Il y a donc des répercussions, qui peuvent s’avérer plus ou moins graves selon la situation.

La conséquence la plus extrême est peut-être qu’un enfant de parent alcoolodépendant devienne lui-même alcoolique par la suite. Addiction Info Suisse (2004) estime que cette probabilité est six fois plus élevée pour ces enfants que pour ceux qui ne sont pas touchés par le problème d’alcoolisme au sein de leur famille proche. Chabrol (1995) citant Jesse (1989) explique à ce propos :

Les perturbations des familles addictives peuvent conduire à la consommation de toxique par les enfants par les troubles du développement qu’elles induisent mais aussi par un mécanisme spécifique d’apprentissage social : "exposés à l’abus de toxique quotidien, ils peuvent en venir à compter sur les pratiques addictives plutôt que sur les autres pour soutenir un moi vide et solitaire" (p.82).

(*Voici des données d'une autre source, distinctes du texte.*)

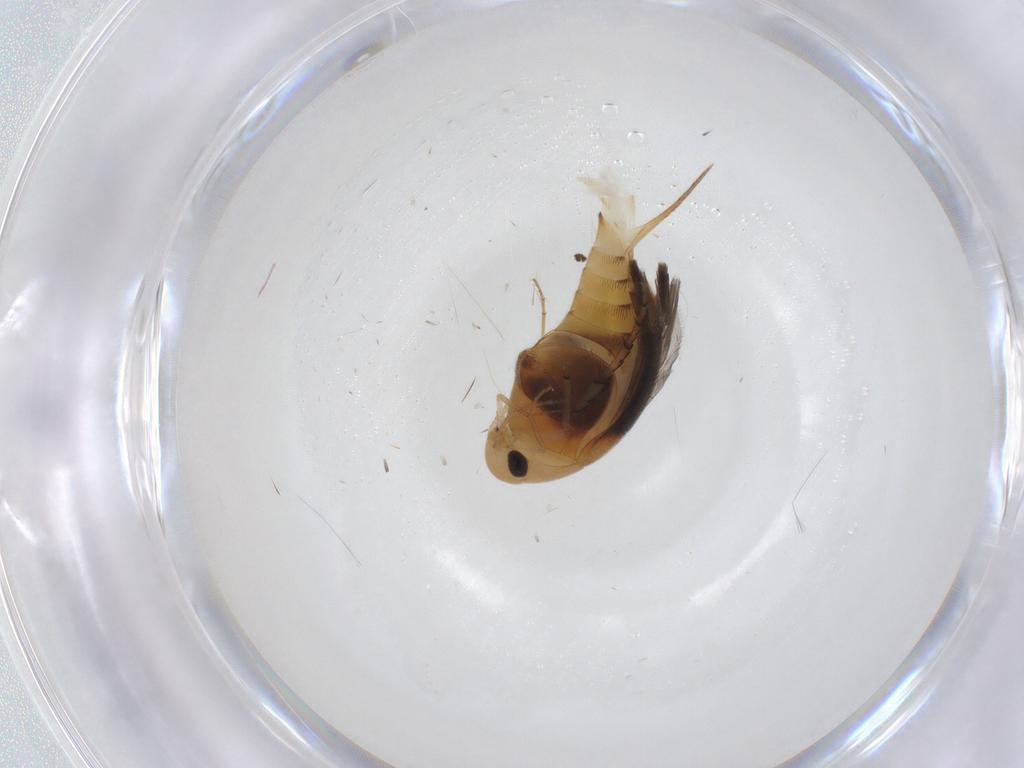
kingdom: Animalia
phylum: Arthropoda
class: Insecta
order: Coleoptera
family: Mordellidae
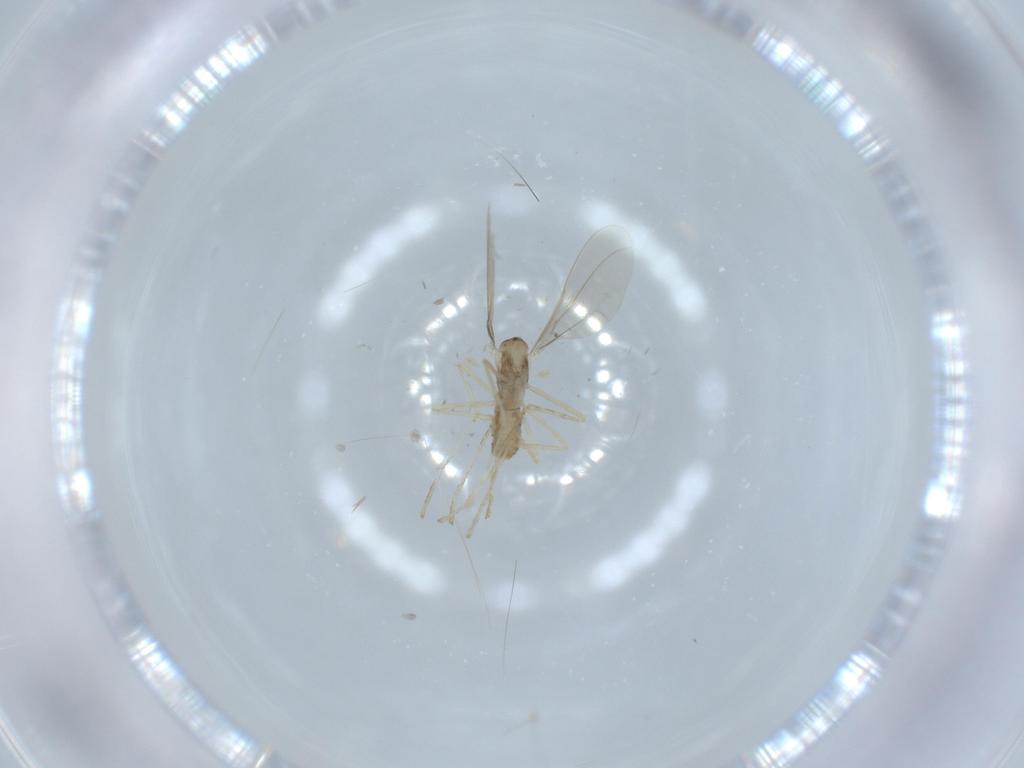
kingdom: Animalia
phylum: Arthropoda
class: Insecta
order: Diptera
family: Cecidomyiidae
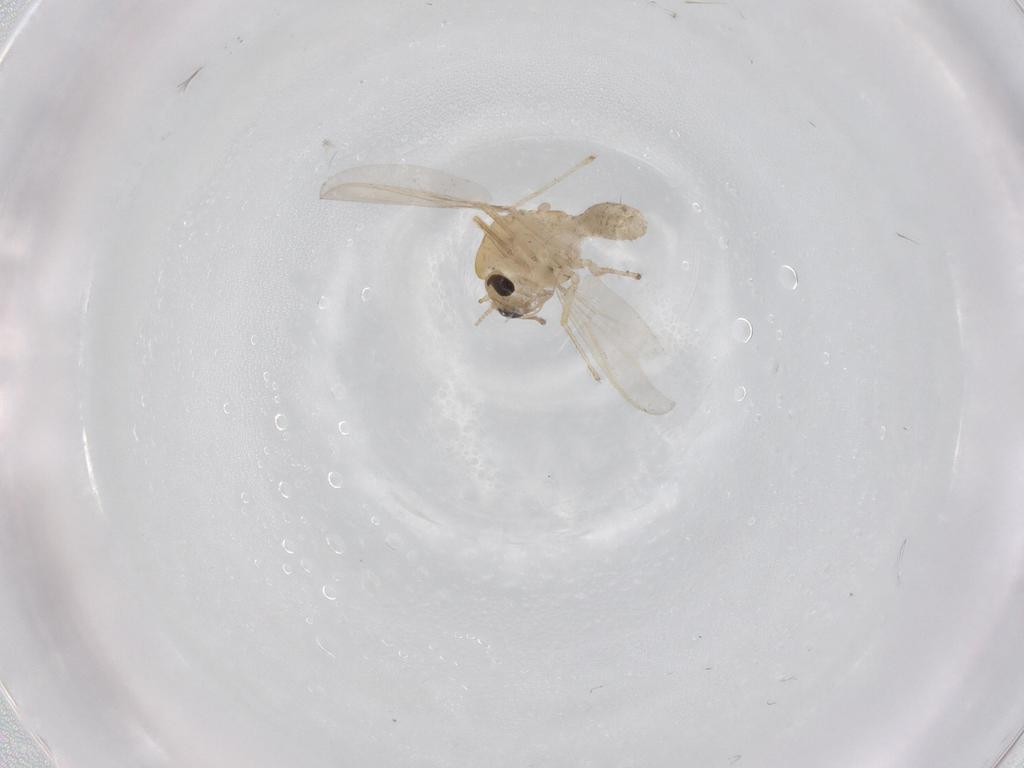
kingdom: Animalia
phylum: Arthropoda
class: Insecta
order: Diptera
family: Chironomidae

Le grand nombre d’enfants tombant à leur tour dans une dépendance à l’alcool a amené des chercheurs à se demander si, hormis les facteurs de déséquilibre, de troubles, d’un manque de repères ou de modèle, il y aurait également une hérédité en jeu. "Bien que l’alcoologie ne puisse prendre position sur le caractère héréditaire de la maladie, toutes les recherches s’accordent à montrer qu’un très grand nombre d’alcooliques (70 à 90%) ont un ou deux parents alcooliques" explique Monjauze (2000, p. 51). Chabrol (1995), lui, dit qu’ "une hétérogénéité de transmission génétique a été constatée suggérant l’existence de formes d’alcoolisme qui pourraient être au moins modérément transmissibles héréditairement" (p.83).

Jusqu’à présent, rien ne semble encore prouver concrètement l’existence d’un caractère héréditaire, et les chiffres en terme d’enfants de parent alcoolique qui le deviennent eux-mêmes varient. Néanmoins, le simple fait de constater qu’ils sont exposés à plus de risques encore que les autres enfants justifie pour moi la nécessité d’intervenir pour tous, et encore plus pour eux, sans pour autant signifier une différence dans la prévention.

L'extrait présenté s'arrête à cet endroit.